* [WHAT THIS TASK INVOLVES]: Lines from the material below that hold the string "ALUOutW" are what is needed; copy each of them.
EXERCISE INPUT Start Marker
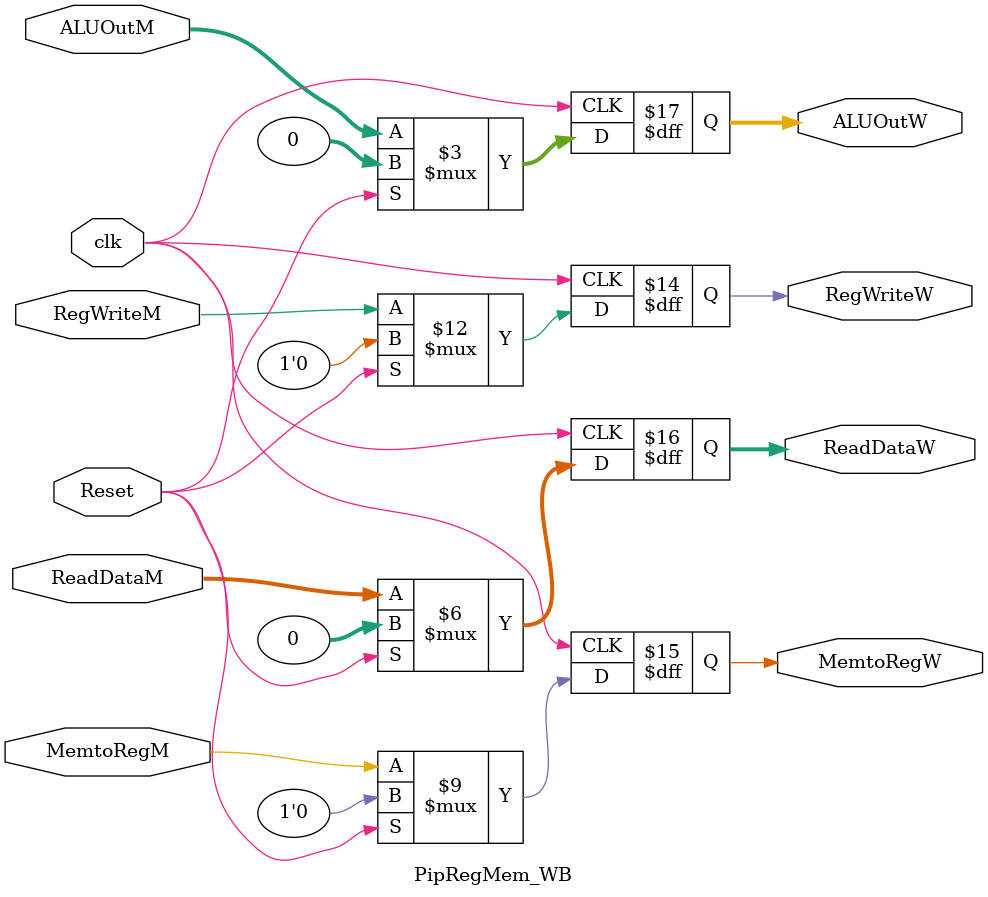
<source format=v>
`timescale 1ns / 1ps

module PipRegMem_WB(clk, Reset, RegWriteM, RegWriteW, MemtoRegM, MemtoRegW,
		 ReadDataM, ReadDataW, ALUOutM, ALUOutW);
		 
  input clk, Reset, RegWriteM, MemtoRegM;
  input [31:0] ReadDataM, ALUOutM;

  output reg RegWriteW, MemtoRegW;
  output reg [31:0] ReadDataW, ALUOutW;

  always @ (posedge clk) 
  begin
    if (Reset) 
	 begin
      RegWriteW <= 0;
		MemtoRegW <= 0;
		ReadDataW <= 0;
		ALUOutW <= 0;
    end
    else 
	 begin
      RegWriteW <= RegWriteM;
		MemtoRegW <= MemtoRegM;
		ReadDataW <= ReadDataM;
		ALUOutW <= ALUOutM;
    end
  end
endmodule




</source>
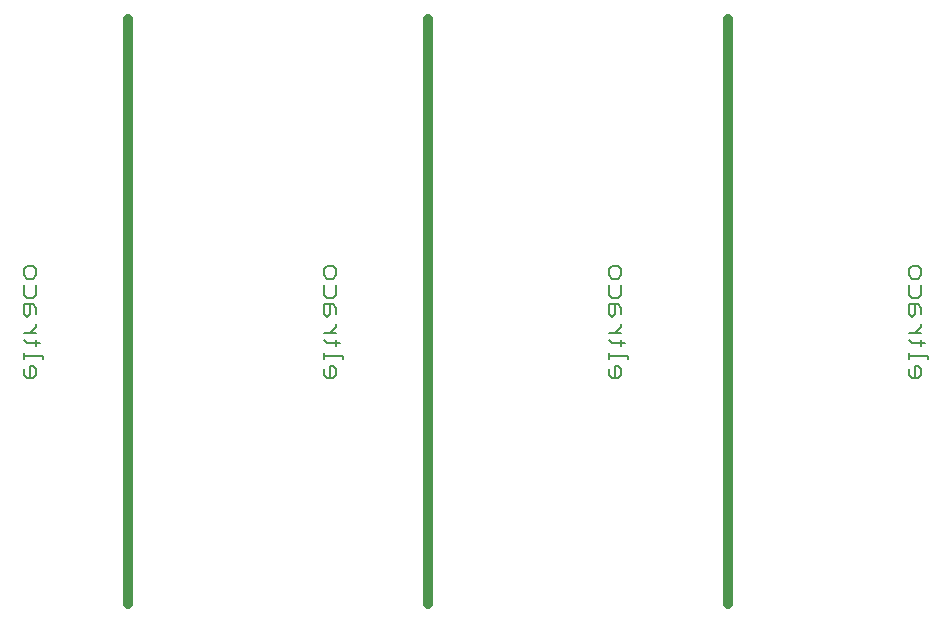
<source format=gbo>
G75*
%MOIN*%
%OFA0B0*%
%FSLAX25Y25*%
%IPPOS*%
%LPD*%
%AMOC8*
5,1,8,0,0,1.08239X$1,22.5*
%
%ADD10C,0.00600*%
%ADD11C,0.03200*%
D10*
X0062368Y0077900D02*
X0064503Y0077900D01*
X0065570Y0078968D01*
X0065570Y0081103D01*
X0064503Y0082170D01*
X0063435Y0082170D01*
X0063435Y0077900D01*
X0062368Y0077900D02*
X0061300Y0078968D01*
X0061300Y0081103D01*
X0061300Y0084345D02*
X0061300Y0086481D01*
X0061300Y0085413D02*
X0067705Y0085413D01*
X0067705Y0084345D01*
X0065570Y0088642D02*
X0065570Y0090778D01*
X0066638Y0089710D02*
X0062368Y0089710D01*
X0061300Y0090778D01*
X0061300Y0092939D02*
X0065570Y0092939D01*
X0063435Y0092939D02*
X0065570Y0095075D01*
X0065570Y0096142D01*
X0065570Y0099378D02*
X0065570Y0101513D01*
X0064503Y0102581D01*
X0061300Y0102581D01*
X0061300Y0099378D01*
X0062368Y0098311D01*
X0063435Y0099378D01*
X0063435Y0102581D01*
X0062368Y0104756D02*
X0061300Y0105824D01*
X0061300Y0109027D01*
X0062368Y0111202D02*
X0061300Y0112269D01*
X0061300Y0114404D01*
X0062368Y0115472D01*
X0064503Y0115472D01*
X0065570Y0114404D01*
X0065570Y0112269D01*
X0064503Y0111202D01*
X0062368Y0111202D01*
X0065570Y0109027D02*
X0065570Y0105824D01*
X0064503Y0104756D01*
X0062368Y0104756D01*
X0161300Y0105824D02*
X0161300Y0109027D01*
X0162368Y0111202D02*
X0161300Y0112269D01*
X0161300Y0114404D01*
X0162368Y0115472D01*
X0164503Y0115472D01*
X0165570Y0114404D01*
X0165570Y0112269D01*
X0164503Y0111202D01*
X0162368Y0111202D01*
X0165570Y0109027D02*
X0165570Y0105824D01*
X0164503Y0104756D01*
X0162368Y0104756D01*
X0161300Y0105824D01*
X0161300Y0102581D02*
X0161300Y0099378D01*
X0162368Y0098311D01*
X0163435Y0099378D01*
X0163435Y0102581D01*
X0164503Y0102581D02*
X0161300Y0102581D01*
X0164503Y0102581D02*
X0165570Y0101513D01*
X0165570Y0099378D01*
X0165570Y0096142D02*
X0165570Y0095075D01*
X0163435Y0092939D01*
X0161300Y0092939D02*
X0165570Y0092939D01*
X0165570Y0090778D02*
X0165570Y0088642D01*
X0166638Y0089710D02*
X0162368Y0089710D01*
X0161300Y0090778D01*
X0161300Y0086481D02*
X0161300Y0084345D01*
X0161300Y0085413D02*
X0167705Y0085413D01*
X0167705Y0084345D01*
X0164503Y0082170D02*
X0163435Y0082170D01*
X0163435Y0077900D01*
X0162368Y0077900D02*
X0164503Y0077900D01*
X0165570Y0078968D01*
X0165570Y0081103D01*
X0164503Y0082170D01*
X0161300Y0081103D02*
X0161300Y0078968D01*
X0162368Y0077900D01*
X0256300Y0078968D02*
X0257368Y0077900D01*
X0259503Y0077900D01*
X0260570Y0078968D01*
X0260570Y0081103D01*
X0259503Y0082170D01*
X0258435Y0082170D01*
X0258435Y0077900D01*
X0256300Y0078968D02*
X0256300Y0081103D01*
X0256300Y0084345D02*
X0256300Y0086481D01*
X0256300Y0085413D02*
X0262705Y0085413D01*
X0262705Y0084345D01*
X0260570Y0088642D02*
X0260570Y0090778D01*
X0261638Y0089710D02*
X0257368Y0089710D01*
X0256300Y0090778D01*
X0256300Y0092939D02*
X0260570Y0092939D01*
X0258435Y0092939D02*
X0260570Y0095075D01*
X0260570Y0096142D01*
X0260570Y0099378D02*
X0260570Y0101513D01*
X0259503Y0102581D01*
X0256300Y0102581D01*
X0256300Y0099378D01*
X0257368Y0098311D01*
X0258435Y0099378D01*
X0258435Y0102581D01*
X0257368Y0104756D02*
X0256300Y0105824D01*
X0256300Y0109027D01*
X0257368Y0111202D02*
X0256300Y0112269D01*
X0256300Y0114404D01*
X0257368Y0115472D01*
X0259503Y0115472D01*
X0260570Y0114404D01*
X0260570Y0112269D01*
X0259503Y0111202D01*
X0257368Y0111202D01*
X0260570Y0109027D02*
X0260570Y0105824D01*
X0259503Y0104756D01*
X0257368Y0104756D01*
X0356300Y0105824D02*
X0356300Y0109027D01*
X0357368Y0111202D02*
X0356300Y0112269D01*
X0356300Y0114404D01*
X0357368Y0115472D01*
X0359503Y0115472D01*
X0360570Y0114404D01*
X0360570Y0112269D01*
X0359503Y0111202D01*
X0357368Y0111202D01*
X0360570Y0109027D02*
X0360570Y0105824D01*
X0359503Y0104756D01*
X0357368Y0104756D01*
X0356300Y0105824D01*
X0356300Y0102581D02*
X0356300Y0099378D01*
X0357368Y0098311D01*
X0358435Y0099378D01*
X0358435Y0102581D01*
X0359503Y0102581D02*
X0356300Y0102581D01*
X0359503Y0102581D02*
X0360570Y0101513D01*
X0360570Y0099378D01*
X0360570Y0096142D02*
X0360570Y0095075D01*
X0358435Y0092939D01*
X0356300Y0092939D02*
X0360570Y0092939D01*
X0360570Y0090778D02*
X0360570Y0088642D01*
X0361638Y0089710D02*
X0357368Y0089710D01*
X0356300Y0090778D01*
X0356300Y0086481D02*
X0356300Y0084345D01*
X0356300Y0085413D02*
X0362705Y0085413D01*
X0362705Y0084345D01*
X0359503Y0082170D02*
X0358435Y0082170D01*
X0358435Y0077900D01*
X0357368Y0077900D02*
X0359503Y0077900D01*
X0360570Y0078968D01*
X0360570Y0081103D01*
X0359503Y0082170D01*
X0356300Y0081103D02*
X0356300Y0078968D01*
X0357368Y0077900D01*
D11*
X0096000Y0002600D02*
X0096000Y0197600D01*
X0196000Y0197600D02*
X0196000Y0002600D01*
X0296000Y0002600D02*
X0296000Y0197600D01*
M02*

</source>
EXERCISE INPUT End Marker
EXERCISE INPUT Start Marker
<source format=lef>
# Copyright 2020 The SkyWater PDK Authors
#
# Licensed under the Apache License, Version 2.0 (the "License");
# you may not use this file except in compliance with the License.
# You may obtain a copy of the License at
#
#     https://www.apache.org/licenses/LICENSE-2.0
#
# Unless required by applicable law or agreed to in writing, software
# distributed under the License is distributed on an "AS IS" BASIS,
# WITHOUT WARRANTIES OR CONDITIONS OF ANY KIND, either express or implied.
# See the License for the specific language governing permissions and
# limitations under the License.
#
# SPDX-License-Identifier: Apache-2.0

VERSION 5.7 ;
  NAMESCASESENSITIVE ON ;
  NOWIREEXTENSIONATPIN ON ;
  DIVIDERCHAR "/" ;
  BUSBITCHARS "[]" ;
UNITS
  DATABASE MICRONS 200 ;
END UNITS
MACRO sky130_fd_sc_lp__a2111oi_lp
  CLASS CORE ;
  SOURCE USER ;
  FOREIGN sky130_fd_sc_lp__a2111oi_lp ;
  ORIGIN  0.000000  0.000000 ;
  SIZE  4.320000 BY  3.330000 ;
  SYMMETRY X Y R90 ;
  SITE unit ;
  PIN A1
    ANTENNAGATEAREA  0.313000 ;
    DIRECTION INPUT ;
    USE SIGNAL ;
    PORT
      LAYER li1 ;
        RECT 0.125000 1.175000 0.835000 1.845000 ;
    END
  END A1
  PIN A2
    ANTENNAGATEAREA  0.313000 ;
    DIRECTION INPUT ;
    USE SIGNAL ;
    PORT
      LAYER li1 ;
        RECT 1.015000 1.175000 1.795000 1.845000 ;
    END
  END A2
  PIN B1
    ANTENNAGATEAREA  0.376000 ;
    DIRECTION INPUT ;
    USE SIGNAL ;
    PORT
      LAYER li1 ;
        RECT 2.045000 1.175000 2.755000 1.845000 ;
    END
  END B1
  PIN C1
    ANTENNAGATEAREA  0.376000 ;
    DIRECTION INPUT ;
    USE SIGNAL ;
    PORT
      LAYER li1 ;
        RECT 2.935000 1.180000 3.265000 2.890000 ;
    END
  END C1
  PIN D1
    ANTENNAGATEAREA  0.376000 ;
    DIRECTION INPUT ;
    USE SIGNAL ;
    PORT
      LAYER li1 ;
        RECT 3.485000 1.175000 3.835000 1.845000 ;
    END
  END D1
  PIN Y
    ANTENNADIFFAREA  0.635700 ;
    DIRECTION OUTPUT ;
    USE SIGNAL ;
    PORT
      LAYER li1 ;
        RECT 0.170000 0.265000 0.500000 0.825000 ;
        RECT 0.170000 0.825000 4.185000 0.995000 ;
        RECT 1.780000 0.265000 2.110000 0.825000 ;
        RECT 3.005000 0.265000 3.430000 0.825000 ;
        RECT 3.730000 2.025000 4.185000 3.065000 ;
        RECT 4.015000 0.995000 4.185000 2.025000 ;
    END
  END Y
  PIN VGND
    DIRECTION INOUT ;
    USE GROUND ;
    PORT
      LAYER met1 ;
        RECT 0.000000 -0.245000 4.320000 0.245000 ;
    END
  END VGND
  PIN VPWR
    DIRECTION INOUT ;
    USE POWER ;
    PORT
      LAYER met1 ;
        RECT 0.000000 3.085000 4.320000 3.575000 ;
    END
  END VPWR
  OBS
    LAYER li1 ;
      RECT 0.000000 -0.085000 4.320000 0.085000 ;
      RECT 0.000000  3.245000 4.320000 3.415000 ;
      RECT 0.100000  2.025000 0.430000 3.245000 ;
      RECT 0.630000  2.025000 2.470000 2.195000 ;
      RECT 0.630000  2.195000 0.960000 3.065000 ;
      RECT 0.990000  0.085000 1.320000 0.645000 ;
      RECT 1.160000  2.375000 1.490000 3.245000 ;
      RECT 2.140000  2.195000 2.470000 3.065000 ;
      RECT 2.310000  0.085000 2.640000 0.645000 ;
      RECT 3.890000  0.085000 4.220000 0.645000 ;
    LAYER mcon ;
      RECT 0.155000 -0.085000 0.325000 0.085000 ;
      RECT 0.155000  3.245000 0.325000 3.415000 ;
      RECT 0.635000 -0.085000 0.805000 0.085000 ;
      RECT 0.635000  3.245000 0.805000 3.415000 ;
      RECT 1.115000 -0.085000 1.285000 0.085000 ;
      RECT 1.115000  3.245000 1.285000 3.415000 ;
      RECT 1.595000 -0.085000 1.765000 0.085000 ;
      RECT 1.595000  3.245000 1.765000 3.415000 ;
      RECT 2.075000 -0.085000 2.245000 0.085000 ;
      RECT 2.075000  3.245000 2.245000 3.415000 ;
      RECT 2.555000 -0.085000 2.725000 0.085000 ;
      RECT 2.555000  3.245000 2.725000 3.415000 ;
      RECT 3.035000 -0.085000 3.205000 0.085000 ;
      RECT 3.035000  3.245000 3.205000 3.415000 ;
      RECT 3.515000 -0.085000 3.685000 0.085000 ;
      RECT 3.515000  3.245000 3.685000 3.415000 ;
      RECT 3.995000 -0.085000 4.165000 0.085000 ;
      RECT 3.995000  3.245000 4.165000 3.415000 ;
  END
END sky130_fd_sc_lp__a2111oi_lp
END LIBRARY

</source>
EXERCISE INPUT End Marker
* [EXPECTED OUTPUT]:
		 ReadDataM, ReadDataW, ALUOutM, ALUOutW);
  output reg [31:0] ReadDataW, ALUOutW;
		ALUOutW <= 0;
		ALUOutW <= ALUOutM;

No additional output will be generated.